Je vous avais fait part il y a quelques temps du plaisir que j’avais eu à lire les comics Locke and Key. Alors quand on annonce une transposition en série, je ne pouvais que me jeter dessus. On retrouve le même synopsis de base, avec cette famille en souffrance qui revient dans la maison familiale et qui s’y trouve confrontée à de profonds et sombres mystères liés aux précédentes générations.

Si la série s’attache à suivre le même fonds, elle simplifie les choses, et allège aussi le ton. Sur Netflix, elle est conseillée dès 13 ans, mais le comics mériterait plus âgé. Moins de violence, de thèmes difficiles, de noirceur, de glauque. Mais la base est là, avec le vécu du deuil, les problèmes familiaux, et les sombres secrets. On sent que l’auteur Joe Hill est resté dans la couse pour tenir a barre. Avec cette version, on a une histoire qui se déroule aussi plus vite, en particulier les clés qui arrivent rapidement et en nombre. On a aussi moins de flashbacks. Et un côté plus « problèmes d’ados » pour toucher un plus large public.
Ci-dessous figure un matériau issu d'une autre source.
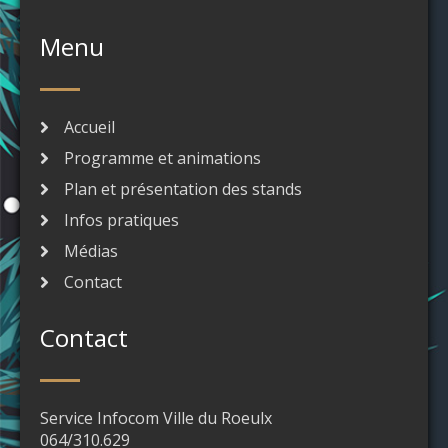
Menu
Accueil
Programme et animations
Plan et présentation des stands
Infos pratiques
Médias
Contact
Contact
Service Infocom Ville du Roeulx
064/310.629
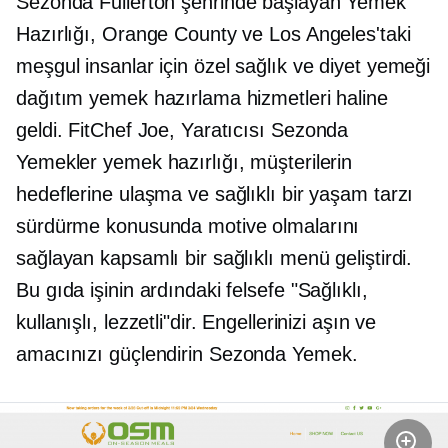
Sezonda
Fullerton şehrinde başlayan Yemek
Hazırlığı, Orange County ve Los Angeles'taki
meşgul insanlar için özel sağlık ve diyet yemeği
dağıtım yemek hazırlama hizmetleri haline
geldi. FitChef Joe, Yaratıcısı
Sezonda
Yemekler yemek hazırlığı, müşterilerin
hedeflerine ulaşma ve sağlıklı bir yaşam tarzı
sürdürme konusunda motive olmalarını
sağlayan kapsamlı bir sağlıklı menü geliştirdi.
Bu gıda işinin ardındaki felsefe "Sağlıklı,
kullanışlı, lezzetli"dir. Engellerinizi aşın ve
amacınızı güçlendirin
Sezonda
Yemek.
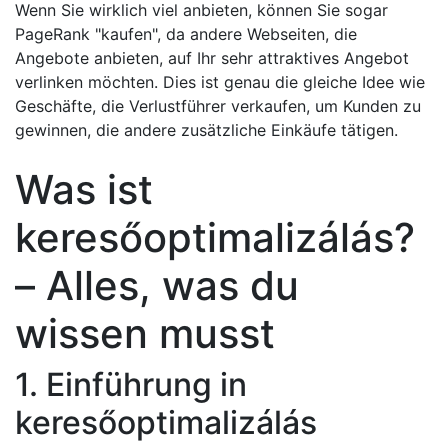
Wenn Sie wirklich viel anbieten, können Sie sogar
PageRank "kaufen", da andere Webseiten, die
Angebote anbieten, auf Ihr sehr attraktives Angebot
verlinken möchten. Dies ist genau die gleiche Idee wie
Geschäfte, die Verlustführer verkaufen, um Kunden zu
gewinnen, die andere zusätzliche Einkäufe tätigen.
Was ist
keresőoptimalizálás?
– Alles, was du
wissen musst
1. Einführung in
keresőoptimalizálás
Par contre on a quand même quelques défauts, à commencer par cette capacité des héros à garder les infos et ne pas les partager avec les autres avant que le problème ne soit trop grave. Et puis il y a quand même pas mal de « et si on faisait un truc stupide qui arrange bien le méchant de l’histoire? » Un peu dommage, d’autant que je n’ai pas souvenir de ces aspects dans le matériau de base du comics.

Reste que la réalisation est assez bien foutue. On a droit à des choix changeant la donne par rapport au comics, comme la représentation de l’effet de la clé de tête, qui donne un côté rendant mieux à l’écran sans doute, moins foutraque. Globalement, on a de jolis plans, et une bonne utilisation des lumières et couleurs.

Devant la caméra, on a pas mal d’acteurs qui font le job sans vraiment aller très loin. J’ai bien apprécié les interprétations de Emilia Jones (Ghostland), Jackson Robert Scott (Ça), Laysla de Oliveira (Dans les hautes herbes), Thomas Mitchell et Coby Bird.

La série me laisse quand même sur ma faim, parce que vraiment il y a un manque par rapport au comics. Oui c’est une adaptation, oui on ne raconte pas une histoire de la même manière avec des médias différents, etc. Tout cela OK, mais reste que je trouve dommage d’avoir sabré certains éléments, et d’avoir donné autant d’importance au côté « série d’ados » par rapport au reste. Mais bon, Locke and Key se laisse quand même regarder avec plaisir. Je vous recommande simplement davantage les bouquins.